Hundreds packed the grounds of Iolani Palace in 1959 to celebrate Statehood. Sixty years later, opponents believe it was illegal and fraudulent. 

"One of the problems that resulted from the takeover of the Hawaiian kingdom has been the confiscation of our lands by the state of Hawaii and by foreign interest," Leon Siu, minister of foreign affairs, Hawaiian Kingdom, said. 

President Dwight Eisenhower signed the Hawaii Statehood Resolution" into law in March 1959 after it passed Congress. Three months later, Hawaii residents voted on the resolution. 

"The wording of the statehood ballot was "Shall Hawaii immediately be admitted into the union as a state?" The only possible answers were yes and no. No option for independence was provided," Kioni Dudley, Hawaiian Sovereignty activist, said. 

They also say Hawaiian nationalists should've been able to vote instead of any American citizen or military members living on the islands for at least a year. 

"A valid referendum requires that voters give informed consent.

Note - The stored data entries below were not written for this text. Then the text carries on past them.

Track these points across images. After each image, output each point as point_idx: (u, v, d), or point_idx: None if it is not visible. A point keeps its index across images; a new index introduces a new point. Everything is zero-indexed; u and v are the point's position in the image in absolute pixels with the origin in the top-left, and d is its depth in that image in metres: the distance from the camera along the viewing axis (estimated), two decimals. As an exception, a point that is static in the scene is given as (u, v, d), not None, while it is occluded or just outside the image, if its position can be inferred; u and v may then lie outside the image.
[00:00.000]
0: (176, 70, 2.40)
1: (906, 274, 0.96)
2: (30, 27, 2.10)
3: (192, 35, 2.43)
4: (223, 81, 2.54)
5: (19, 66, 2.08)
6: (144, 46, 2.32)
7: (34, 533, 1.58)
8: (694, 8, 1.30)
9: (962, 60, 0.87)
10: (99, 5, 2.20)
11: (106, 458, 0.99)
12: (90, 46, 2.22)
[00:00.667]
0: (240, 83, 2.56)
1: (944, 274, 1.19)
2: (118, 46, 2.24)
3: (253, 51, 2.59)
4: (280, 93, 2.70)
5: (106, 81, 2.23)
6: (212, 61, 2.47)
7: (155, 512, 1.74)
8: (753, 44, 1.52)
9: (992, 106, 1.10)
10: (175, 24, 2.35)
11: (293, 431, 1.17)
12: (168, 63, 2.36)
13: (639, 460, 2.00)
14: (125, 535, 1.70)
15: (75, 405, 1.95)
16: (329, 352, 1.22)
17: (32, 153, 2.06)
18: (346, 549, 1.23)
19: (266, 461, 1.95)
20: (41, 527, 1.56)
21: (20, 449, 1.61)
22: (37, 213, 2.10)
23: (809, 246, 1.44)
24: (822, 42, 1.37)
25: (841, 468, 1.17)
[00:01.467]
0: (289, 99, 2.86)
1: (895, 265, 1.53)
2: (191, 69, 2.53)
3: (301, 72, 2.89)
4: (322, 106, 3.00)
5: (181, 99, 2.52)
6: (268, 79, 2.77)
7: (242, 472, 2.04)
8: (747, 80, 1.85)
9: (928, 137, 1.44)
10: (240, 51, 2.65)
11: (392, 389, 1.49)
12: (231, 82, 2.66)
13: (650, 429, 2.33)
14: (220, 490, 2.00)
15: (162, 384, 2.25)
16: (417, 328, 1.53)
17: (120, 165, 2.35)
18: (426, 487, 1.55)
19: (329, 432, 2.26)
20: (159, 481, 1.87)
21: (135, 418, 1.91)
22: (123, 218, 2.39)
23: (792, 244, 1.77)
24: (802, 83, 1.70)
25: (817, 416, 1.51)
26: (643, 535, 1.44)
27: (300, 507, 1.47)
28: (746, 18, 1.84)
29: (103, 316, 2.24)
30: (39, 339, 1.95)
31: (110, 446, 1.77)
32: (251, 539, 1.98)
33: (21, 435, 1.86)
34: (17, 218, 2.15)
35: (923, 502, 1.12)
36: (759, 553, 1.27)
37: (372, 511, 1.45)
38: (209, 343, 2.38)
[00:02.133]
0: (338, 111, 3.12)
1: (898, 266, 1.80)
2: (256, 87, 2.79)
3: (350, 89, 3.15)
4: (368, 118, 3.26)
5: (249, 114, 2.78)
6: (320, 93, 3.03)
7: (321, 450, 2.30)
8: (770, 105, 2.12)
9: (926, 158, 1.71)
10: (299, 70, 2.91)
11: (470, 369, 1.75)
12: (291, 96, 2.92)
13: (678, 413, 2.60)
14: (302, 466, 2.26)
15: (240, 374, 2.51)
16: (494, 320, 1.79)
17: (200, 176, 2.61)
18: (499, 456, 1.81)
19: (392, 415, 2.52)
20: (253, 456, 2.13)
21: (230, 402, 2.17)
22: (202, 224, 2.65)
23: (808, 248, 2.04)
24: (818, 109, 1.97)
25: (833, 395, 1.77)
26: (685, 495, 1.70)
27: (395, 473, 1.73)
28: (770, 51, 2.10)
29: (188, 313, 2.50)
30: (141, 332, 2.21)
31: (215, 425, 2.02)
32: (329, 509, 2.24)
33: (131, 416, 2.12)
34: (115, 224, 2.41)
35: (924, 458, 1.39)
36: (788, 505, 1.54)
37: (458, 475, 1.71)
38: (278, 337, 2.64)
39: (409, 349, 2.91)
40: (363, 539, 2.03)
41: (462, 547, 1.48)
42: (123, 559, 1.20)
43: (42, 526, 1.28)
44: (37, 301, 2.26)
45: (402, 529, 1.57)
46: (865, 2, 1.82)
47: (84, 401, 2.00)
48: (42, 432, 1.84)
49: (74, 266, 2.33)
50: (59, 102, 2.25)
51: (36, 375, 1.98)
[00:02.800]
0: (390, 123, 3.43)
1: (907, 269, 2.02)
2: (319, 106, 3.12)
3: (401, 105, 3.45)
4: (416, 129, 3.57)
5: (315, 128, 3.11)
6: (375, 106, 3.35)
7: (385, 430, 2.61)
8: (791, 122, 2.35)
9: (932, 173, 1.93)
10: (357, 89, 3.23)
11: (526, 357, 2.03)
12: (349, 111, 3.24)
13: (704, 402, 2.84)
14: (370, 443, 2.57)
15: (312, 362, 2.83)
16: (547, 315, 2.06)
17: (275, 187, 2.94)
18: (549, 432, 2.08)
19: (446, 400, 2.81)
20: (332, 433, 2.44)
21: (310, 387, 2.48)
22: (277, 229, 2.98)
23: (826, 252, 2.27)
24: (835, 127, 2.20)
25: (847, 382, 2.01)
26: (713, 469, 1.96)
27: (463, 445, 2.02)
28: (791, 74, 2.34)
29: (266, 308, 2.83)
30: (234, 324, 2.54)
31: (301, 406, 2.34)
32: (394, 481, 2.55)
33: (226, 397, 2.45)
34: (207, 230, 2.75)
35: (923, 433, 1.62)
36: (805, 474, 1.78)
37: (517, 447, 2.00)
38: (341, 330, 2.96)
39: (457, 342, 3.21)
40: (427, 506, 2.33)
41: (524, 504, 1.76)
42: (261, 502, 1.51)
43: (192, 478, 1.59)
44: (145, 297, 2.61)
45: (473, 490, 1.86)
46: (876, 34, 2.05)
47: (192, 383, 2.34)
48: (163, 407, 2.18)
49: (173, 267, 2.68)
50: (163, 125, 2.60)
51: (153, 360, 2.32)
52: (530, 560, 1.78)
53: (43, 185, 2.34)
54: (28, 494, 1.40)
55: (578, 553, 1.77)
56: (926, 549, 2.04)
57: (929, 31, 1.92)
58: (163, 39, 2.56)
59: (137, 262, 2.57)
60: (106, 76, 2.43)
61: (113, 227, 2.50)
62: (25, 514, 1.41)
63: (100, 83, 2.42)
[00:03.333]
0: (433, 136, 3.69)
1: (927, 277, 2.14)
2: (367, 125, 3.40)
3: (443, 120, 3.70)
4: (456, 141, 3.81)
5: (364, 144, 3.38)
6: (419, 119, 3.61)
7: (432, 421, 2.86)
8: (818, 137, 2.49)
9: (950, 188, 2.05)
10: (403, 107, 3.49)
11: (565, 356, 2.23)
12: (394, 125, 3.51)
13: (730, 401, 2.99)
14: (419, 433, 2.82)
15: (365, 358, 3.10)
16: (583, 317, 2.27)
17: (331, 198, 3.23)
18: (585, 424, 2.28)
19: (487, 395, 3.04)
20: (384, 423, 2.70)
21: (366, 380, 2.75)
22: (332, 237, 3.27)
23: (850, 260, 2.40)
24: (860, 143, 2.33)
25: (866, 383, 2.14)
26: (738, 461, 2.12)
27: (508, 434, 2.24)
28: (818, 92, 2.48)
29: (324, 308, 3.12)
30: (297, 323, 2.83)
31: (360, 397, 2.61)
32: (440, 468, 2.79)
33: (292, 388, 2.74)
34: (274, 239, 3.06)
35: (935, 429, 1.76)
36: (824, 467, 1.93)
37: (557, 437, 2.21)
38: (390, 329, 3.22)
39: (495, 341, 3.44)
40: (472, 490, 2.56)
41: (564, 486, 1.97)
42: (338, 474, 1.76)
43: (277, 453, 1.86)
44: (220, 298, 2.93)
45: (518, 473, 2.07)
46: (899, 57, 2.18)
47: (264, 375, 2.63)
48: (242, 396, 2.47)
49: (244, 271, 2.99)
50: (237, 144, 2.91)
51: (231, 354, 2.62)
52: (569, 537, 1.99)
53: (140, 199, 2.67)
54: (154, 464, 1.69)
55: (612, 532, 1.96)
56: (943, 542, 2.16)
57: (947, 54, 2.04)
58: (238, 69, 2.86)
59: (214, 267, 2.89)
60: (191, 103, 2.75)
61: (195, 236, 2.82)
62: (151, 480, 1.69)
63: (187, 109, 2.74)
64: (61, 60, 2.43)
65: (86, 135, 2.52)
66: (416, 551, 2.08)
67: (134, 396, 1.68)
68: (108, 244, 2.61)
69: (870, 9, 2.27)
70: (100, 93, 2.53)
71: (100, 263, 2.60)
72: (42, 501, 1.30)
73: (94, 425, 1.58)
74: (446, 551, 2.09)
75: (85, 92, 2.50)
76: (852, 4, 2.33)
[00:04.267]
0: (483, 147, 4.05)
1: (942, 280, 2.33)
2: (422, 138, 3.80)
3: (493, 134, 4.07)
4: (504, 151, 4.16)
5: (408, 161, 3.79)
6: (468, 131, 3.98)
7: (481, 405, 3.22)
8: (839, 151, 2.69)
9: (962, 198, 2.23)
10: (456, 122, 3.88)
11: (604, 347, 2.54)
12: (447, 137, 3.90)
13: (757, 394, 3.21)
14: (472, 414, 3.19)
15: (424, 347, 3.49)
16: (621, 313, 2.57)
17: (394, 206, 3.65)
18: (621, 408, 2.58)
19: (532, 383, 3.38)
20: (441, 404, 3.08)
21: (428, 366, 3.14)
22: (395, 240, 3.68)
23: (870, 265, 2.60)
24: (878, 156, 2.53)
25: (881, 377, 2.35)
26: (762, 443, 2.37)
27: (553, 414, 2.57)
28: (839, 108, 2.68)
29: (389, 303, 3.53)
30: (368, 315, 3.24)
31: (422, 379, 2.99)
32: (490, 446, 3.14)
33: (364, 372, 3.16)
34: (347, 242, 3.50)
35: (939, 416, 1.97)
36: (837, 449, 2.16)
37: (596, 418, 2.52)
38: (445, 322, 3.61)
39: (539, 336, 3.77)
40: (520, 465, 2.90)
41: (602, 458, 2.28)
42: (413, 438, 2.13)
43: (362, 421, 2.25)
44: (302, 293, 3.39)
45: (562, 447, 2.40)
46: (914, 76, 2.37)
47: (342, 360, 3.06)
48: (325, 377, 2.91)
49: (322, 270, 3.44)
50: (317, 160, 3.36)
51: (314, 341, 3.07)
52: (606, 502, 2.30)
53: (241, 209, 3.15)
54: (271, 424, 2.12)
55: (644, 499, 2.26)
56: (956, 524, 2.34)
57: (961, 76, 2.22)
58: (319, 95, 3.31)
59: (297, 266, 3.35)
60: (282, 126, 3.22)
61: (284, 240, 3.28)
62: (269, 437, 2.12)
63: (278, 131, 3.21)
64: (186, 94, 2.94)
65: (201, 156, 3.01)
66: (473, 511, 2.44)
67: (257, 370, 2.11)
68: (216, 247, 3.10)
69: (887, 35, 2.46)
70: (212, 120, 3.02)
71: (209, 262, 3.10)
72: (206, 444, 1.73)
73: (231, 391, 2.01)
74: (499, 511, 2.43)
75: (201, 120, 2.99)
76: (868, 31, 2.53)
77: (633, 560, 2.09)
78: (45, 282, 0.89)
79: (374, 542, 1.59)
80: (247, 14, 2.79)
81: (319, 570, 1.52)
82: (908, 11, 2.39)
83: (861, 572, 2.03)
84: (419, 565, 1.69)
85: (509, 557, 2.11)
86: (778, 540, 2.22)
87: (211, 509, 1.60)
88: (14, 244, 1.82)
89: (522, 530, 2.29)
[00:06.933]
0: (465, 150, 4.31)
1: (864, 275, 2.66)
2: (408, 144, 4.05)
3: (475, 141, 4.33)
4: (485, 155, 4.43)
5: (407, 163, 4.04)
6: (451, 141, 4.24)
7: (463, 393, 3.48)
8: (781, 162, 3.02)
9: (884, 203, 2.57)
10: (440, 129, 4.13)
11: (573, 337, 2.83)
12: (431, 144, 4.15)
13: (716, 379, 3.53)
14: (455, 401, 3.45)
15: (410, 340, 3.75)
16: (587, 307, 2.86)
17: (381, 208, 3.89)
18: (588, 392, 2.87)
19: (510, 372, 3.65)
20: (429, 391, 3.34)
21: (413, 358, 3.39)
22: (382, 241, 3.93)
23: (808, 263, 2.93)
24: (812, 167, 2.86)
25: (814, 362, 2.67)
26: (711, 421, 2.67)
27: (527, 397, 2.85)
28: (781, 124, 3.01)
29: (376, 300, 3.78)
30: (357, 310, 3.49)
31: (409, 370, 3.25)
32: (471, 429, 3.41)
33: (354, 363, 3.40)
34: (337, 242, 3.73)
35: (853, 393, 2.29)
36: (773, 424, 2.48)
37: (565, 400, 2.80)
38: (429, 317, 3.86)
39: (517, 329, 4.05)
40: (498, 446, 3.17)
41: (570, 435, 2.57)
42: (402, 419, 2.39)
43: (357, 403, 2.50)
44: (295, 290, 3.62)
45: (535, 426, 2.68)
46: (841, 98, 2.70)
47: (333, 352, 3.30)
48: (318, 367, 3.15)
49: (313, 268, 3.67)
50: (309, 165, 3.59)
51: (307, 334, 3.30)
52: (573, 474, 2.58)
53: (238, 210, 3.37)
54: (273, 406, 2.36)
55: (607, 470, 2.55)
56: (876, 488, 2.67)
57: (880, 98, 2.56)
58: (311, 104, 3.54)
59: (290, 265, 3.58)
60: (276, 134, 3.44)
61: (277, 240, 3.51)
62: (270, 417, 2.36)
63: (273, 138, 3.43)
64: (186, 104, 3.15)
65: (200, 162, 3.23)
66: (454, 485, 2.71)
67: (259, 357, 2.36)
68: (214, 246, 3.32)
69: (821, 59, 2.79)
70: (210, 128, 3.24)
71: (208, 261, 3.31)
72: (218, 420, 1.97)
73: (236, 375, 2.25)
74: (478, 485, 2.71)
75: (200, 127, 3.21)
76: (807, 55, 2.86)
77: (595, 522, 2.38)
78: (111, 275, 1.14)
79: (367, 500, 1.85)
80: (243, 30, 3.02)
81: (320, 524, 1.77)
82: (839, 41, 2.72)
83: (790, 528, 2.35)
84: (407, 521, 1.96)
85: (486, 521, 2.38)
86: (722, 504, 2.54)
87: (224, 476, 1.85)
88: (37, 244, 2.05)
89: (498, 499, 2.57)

But decades of US hiding the facts made informed consent impossible," Poka Laenui, Hawaiian sovereignty activist, said. 

They also want the United Nations to get involved and review historical facts about self-government for Hawaii. 

"They would have to look into that report and look at the claims made in the report as well as other actions prior meeting annexation and the takeover of the Hawaiian kingdom," Siu said. 

Advocates acknowledge benefits of being a part of the U.S. but they say there's more harm than good. 

"We can actually be a better country where the United States not to be in charge and not to be pushing their agenda which is mostly tied with commercial interests," Siu added. 

They would like the Hawaiian Kingdom reinstated as a sovereign independent country so the kingdom flag stands alone once again. The official day Hawaii became a state was August 21, 1959 but Statehood or Admissions Day is observed on the third Friday of every August.